La Nación
COLUMNISTAS

A la memoria de los niños

Dedicarle una página al hecho sobre el cual me referiré no significará mucho en comparación con lo que cada uno pudiéramos aportar desde nuestras propias posibilidades. No recuerdo que un episodio como el ocurrido en el Caquetá me hubiera tocado las fibras más internas y sensibles, al punto de hacerme vacilar en la salivación de la garganta. Así que dedicaré estas sencillas letras a la memoria de estos niños sacrificados por la ignominia humana. De manera que me detendré rápidamente a comentar tres ideas de forma puntual.

Primero, no cabe la más mínima duda acerca de la perplejidad que suscitó el hecho macabro que por estos días ha resonado en los noticieros. El vil asesinato de cuatro niños confirma la descomposición moral que ha padecido Colombia hace ya un buen tiempo, pues no merece llevar la estadística de este fenómeno. Los números dejémoslos para el manejo de la cantidad; lo que aquí nos convoca es la vida y su defensa. ¿Qué decir ante este absurdo existencial frente al cual los colombianos pretendemos consolidar unas prácticas de pacificación en nuestras poblaciones? El contexto que engloba este hecho permite que emerja un sinnúmero de salvedades que pudieran o no hacer posible entenderlo como un todo. Pereciera que se repitiera una y otra vez la historia de aquellos infantes inocentes sacrificados por Herodes ante la llegada del Mesías judío. Como si el miedo a perder el poder sobre las cosas sobrepasaran la vida de los niños inmolados. Pero, querámoslo o no, este episodio nos recuerda la mancha de sangre con la cual se engalana la historia de las naciones en sus proyectos colonizadores.

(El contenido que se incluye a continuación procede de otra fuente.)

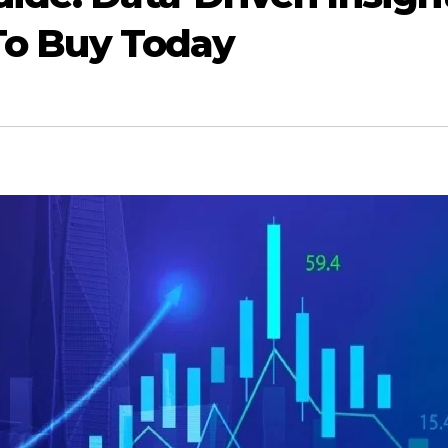
 To Buy Today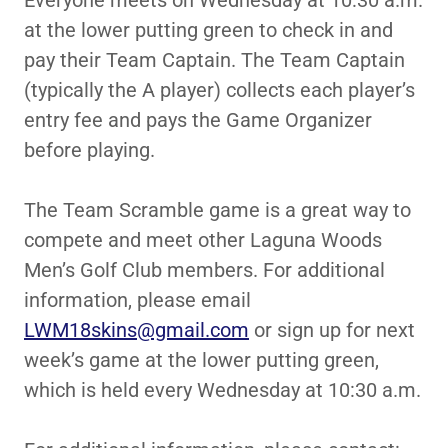
Everyone meets on Wednesday at 10:30 a.m.
at the lower putting green to check in and
pay their Team Captain. The Team Captain
(typically the A player) collects each player’s
entry fee and pays the Game Organizer
before playing.
The Team Scramble game is a great way to
compete and meet other Laguna Woods
Men’s Golf Club members. For additional
information, please email
LWM18skins@gmail.com
or sign up for next
week’s game at the lower putting green,
which is held every Wednesday at 10:30 a.m.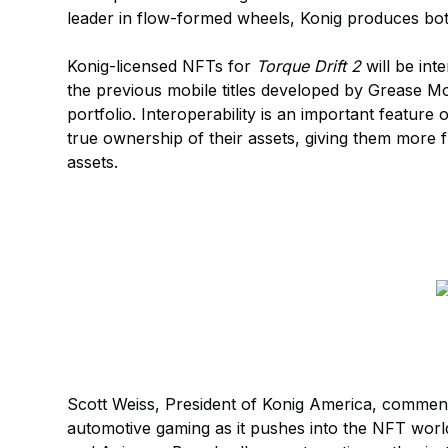
leader in flow-formed wheels, Konig produces bot
Konig-licensed NFTs for
Torque Drift 2
will be int
the previous mobile titles developed by Grease
portfolio. Interoperability is an important feature
true ownership of their assets, giving them more f
assets.
Scott Weiss, President of Konig America, comment
automotive gaming as it pushes into the NFT wor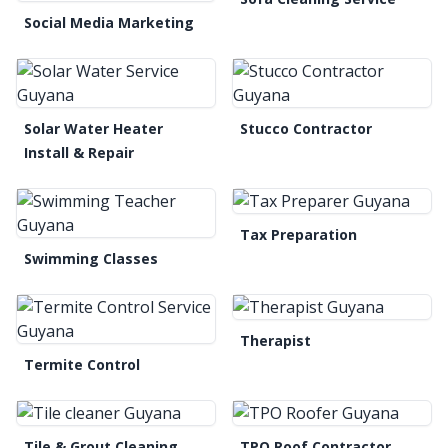
Social Media Marketing
Solar Water Heater
Stucco Contractor
Install & Repair
Tax Preparation
Swimming Classes
Therapist
Termite Control
Tile & Grout Cleaning
TPO Roof Contractor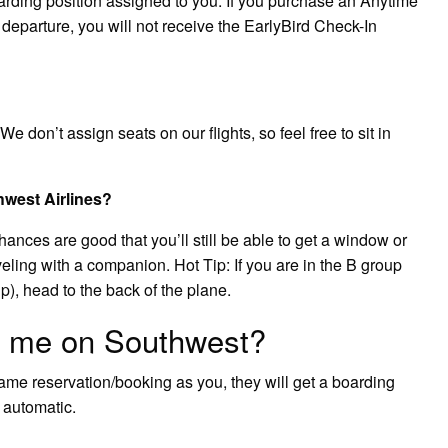
rding position assigned to you. If you purchase an Anytime
d departure, you will not receive the EarlyBird Check-In
e don’t assign seats on our flights, so feel free to sit in
hwest Airlines?
hances are good that you’ll still be able to get a window or
raveling with a companion. Hot Tip: If you are in the B group
p), head to the back of the plane.
h me on Southwest?
 same reservation/booking as you, they will get a boarding
s automatic.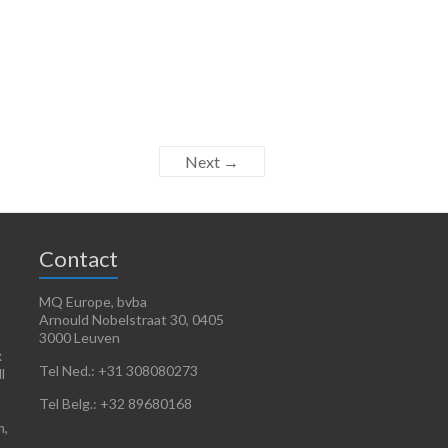
Next →
Contact
MQ Europe, bvba
Arnould Nobelstraat 30, 0405
3000 Leuven
x
Tel Ned.: +31 308080273
l
Tel Belg.: +32 89680168
m,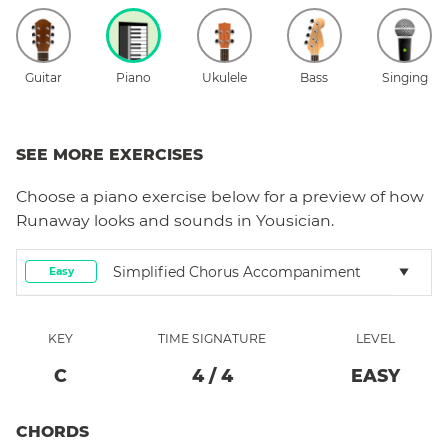
Guitar
Piano
Ukulele
Bass
Singing
SEE MORE EXERCISES
Choose a
piano
exercise below for a preview of how
Runaway
looks and sounds in Yousician.
Simplified Chorus Accompaniment
Easy
KEY
TIME SIGNATURE
LEVEL
C
4
/
4
EASY
CHORDS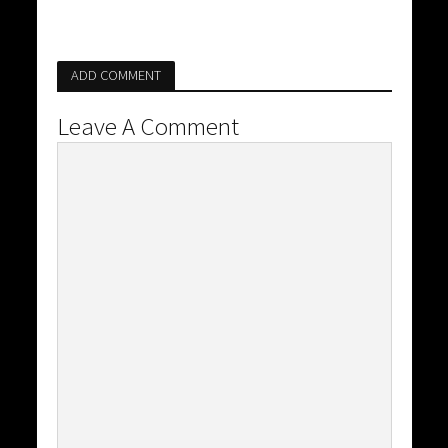
ADD COMMENT
Leave A Comment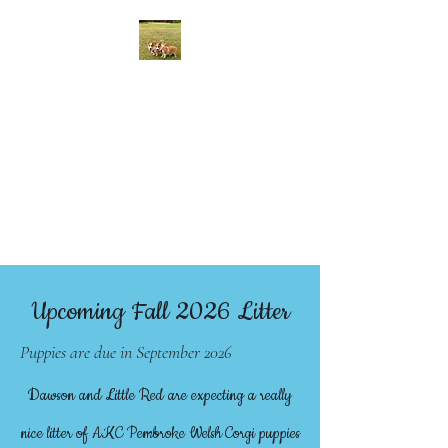
McCall Creek Corgis
We raise quality AKC
Registered Pembroke Welsh
Corgi Puppies in Johnson City,
Texas
Upcoming Fall 2026 Litter
Puppies are due in September 2026
Dawson and Little Red are expecting a really
nice litter of AKC Pembroke Welsh Corgi puppies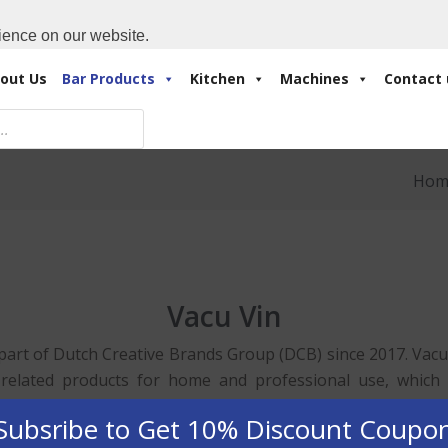
Cart:
0 Items
-
A
+971 4 3414175
ience on our website.
out Us
Bar Products
Kitchen
Machines
Contact 
Hom
Vacu Vin
 part of Dutch Creative Brands Group (DCB) since 2017. Vacu V
 related products for home and professional use, which a
 The design, development and assembly is mainly based in th
Subsribe to Get 10% Discount Coupo
ucts. BarPros is the Dubai’s Main Dealer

Segundo, una vez más, es la posesión de tierras el pretexto de muerte y desolación en nuestros co-fráteres. Es el ansia de dominio la razón de exterminio entre los iguales. Es la incapacidad de aceptación del otro en su singularidad lo que aviva las prácticas “cainezcas” donde el hermano desconoce la ubicación de su alter-ego cuando Dios hecho conciencia apela en su reconocimiento. – “¿Dónde está tu hermano?”. Lo curioso fue que aquellos niños, en su calidad de hermanos, sabían dónde estaban cada quién. No quisiera entrar en banas especulaciones sobre las razones del crimen, aunque no se puede obviar las amenazas de las que era objeto en padre de los niños. Unas amenazas que ya habían puestas en conocimiento de las autoridades, pero que fue necesaria la presencia de la muerte para confirmar su veracidad. En la pena de muerte a la que fueron sentenciados los infantes tiene responsabilidad el Estado ante la omisión y negligencia de no corresponder a aquellas denuncias interpuestas con anticipación. Pero, vuelvo y sostengo, pareciera que en nuestro país, la ratificación de una medida no está determinada por la urgencia de su aplicabilidad, sino por los occisos que la confirmen.  

Tercero, y con esto concluyo. La marcha se efectuó. La recompensa ya se ofreció. ¿Será que en Colombia no iremos a entender que la vida única e irrepetible? Quizá la muerte de estos niños no quede en impunidad, pero será una lección más para entender que en nuestros país la legitimación de las leyes está a cargo de las muertes que la revaliden.